Instruction:
Set down, exactly as written, every line from the top of the records below to the line containing "SMDupeRemover <database> arguments", both ends included, and no others.
-- Entries shown follows --
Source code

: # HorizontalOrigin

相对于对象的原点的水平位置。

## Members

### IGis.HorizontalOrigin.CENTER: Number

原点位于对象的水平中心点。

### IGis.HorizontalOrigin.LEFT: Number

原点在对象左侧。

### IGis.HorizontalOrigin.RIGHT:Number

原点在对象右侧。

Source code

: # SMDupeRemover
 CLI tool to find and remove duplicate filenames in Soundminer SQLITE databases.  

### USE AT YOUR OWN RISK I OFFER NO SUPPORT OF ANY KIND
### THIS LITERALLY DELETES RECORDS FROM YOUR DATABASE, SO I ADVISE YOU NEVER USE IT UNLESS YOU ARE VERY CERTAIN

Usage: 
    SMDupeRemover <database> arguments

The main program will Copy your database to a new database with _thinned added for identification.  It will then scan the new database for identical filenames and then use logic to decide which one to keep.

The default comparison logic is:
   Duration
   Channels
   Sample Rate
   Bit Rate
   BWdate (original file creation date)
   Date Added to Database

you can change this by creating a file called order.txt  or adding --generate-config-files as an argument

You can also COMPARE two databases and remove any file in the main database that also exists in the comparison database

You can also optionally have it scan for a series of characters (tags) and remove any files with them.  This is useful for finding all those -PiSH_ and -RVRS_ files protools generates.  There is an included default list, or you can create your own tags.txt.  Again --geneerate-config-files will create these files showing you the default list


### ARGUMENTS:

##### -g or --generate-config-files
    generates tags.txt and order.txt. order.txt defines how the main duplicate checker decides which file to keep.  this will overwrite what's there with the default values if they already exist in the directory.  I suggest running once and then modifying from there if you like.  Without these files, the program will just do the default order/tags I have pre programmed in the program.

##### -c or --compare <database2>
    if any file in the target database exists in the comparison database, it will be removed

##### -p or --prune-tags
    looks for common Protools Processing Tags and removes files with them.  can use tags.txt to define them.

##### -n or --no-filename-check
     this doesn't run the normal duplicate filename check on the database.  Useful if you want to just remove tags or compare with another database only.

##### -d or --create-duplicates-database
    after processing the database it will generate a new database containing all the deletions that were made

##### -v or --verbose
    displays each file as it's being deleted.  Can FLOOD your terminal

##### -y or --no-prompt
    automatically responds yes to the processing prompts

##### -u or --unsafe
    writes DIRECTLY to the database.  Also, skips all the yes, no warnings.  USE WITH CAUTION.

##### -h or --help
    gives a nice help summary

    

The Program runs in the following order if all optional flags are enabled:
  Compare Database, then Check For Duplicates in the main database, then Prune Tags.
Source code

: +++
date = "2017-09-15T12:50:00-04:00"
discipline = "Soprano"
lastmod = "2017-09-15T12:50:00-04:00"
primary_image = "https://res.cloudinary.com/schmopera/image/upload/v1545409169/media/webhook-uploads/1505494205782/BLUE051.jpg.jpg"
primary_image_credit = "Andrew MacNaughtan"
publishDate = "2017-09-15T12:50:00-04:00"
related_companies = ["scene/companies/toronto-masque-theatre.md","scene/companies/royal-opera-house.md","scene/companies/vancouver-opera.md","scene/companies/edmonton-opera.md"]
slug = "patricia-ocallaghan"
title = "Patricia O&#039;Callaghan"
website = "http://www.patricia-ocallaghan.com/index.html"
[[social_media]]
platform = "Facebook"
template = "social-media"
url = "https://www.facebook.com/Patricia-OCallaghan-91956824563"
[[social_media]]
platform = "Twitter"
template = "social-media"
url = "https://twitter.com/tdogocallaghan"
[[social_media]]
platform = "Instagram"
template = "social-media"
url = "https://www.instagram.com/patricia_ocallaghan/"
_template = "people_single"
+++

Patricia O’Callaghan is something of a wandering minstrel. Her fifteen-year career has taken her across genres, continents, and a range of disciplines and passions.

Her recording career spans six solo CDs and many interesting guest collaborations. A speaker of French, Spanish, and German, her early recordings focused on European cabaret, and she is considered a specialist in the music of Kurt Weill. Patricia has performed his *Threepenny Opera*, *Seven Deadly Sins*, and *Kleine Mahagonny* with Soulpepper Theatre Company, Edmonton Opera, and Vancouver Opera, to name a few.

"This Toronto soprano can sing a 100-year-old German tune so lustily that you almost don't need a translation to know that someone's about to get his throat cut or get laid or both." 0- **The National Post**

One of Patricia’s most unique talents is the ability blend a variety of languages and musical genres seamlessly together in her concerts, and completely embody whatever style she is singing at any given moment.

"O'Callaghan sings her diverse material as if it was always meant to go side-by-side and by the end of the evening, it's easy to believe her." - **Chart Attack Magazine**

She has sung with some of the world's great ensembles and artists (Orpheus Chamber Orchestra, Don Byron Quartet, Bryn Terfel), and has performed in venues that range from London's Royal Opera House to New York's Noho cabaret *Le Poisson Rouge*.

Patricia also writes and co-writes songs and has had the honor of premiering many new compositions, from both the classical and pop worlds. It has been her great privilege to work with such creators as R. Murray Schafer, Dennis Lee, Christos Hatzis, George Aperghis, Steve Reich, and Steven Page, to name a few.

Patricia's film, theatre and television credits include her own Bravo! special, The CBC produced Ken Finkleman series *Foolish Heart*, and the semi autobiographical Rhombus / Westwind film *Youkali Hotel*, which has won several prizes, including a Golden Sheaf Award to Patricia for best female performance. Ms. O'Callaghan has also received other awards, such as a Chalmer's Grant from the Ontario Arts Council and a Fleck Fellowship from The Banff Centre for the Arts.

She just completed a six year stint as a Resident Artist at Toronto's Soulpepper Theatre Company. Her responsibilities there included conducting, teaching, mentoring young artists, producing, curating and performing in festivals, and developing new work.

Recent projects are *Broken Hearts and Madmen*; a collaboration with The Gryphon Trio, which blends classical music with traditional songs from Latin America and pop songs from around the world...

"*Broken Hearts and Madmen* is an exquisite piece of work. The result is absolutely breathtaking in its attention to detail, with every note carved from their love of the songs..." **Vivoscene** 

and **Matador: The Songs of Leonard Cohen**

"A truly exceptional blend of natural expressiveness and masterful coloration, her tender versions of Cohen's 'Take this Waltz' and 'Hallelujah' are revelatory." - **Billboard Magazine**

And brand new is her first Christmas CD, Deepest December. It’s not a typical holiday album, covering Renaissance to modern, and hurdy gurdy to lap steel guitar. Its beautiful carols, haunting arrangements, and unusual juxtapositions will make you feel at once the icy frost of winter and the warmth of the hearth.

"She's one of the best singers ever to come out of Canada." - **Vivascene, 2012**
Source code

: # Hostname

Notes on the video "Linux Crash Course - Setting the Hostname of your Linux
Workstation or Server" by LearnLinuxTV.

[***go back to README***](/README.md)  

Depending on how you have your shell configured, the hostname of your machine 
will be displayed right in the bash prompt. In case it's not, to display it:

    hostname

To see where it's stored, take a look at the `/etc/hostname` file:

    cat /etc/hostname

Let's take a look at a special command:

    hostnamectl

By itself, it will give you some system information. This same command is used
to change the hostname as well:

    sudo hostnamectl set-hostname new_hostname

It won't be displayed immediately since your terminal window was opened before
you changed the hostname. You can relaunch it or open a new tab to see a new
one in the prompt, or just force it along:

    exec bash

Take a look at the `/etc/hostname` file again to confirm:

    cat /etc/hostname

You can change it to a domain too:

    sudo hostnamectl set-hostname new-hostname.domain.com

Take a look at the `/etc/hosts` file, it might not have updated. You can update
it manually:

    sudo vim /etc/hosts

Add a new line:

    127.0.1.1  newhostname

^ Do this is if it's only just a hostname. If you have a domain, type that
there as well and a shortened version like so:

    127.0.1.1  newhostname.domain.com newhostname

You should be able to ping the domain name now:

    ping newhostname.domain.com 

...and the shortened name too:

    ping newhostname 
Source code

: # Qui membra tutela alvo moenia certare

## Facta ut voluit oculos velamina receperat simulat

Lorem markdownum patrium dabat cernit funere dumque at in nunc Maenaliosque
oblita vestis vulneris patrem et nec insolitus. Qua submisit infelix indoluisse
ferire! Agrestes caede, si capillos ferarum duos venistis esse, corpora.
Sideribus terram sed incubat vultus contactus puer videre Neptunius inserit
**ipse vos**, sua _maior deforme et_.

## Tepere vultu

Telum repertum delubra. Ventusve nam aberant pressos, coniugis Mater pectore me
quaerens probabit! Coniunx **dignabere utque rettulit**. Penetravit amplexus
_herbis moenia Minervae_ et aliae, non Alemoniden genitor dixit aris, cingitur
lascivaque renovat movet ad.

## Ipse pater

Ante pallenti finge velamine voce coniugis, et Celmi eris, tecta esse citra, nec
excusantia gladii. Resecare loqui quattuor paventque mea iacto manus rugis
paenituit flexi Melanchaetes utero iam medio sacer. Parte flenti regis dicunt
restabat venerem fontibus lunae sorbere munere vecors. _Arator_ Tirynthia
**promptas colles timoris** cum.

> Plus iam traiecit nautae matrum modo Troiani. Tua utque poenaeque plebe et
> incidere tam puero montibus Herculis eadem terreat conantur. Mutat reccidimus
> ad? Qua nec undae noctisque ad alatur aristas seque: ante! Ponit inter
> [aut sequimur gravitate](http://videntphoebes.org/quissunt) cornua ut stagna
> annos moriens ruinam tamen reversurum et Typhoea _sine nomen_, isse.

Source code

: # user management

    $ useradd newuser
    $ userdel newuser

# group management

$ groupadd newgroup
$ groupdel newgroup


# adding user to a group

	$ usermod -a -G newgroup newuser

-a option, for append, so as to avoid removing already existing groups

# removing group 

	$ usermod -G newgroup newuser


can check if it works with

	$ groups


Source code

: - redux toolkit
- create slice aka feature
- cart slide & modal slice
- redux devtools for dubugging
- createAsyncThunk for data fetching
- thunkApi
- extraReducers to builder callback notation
-- Entries shown concluded --
Answer section:
Source code

: # HorizontalOrigin

相对于对象的原点的水平位置。

## Members

### IGis.HorizontalOrigin.CENTER: Number

原点位于对象的水平中心点。

### IGis.HorizontalOrigin.LEFT: Number

原点在对象左侧。

### IGis.HorizontalOrigin.RIGHT:Number

原点在对象右侧。

Source code

: # SMDupeRemover
 CLI tool to find and remove duplicate filenames in Soundminer SQLITE databases.  

### USE AT YOUR OWN RISK I OFFER NO SUPPORT OF ANY KIND
### THIS LITERALLY DELETES RECORDS FROM YOUR DATABASE, SO I ADVISE YOU NEVER USE IT UNLESS YOU ARE VERY CERTAIN

Usage: 
    SMDupeRemover <database> arguments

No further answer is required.